A solemn assertion, even if supported by sureties, that the applicant will not abscond if released is not sufficient ground for releasing a convicted person on bail pending appeal. See Dominic Karanja, supra.”

In the High Court decision of Njagi v. Republic, Nyeri HC Cr. Case NO. 50 of 2013 (2013) eKLR Aboudha, J. Cited a Ugandan case Arvind Patel v. Uganda SC Cr. Appeal No. 1 of 2013 which is stated to have listed whether the applicant is a first offender and the offence of which the applicant is convicted involved personal violence.  The full text of the Ugandan case was not provided and I was unable to take benefit of the decision.  Moreover as the learned judge notes “From teh two authorities, it is discernible that the prospect of success of an appeal still remain of paramount consideration just like in Somo’s case.”

The applicant has in his supporting affidavit of 28th May 2015 set out his grounds for the bail application deponing that he was on bail during the lower court trial and did not fail to attend any court session; that he has a family that depend on him; that he has a permanent place of abode at Kalundu within Kitui County; that his appeal has high chances of success; and that he was willing to abide by any terms of bond and will attend court whenever required to do so.

The appellant/applicant has set out his grounds of appeal in his Memorandum of Appeal filed herein as follows:

That the evidence adduced by the complainant was not corroborated by any independent witnesses(es) present at the alleged scene.

That prosecution’s evidence was riddled with contradictions and inconsistencies.

That the burden of proof responsibility was shifted to accused persons contrary to accepted legal practice/principles.

That the case was not proven beyond a reasonable doubt.

# Data section
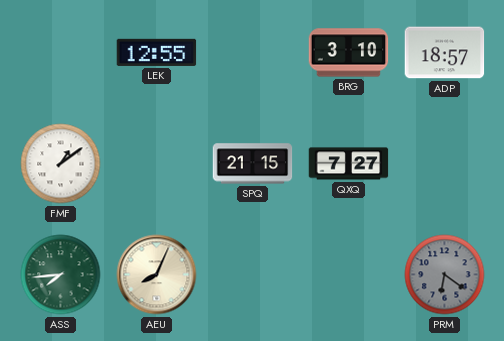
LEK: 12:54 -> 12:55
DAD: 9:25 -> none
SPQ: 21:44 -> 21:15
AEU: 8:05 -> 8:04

# Exercises
a: Can you rewrite the bail ruling between "The appellant/applicant has" and "contradictions and inconsistencies.", inclusive, changing "Memorandum of Appeal" to "Petition of Appeal"?
b: How would the bail ruling go on after its last sentence? Write the next part.
This data was drawn from a separate source.

# Answers per task
a:
The appellant/applicant has set out his grounds of appeal in his Petition of Appeal filed herein as follows:

That the evidence adduced by the complainant was not corroborated by any independent witnesses(es) present at the alleged scene.

That prosecution’s evidence was riddled with contradictions and inconsistencies.

b:
In his written submissions, counsel for applicant concluded that –

“The appellant submits that his appeal has more than overwhelming chances of success.  Though not pre-empting his appeal, the appellant submits that there was no single direct evidence linking him to the offence he was convicted on and that there were a lot of contradictions in the proceedings.  The appellant urges the Court to take judicial notice of the fact that the offence [for which] he was convicted does not involve personal violence and that he dutifully attended Court sessions in the lower court where he was out on bond.  The appellant’s family has also continued to languish in his absence as he is the sole breadwinner.”

Without prejudice to the appeal, the court is not able to hold that the appellant’s appeal has such overwhelming chances of success and or that the sentence of imprisonment for four (4) years is such that the appellant should forthwith be released from custody so that he does serve his imprisonment term before his appeal is heard and determined.

The applicant has not demonstrated that there exists exceptional or unusual circumstances which justify grant of bail in interests of justice. The circumstances have now changed with the conviction and sentence of the applicant upon trial so that the applicant’s good conduct in attending all trial court sessions, the consequent hardship for his family who depend on him and his undertaking to abide by conditions of bail and to attend court whenever required to do so are not exceptional circumstances, as held by the authorities cited above.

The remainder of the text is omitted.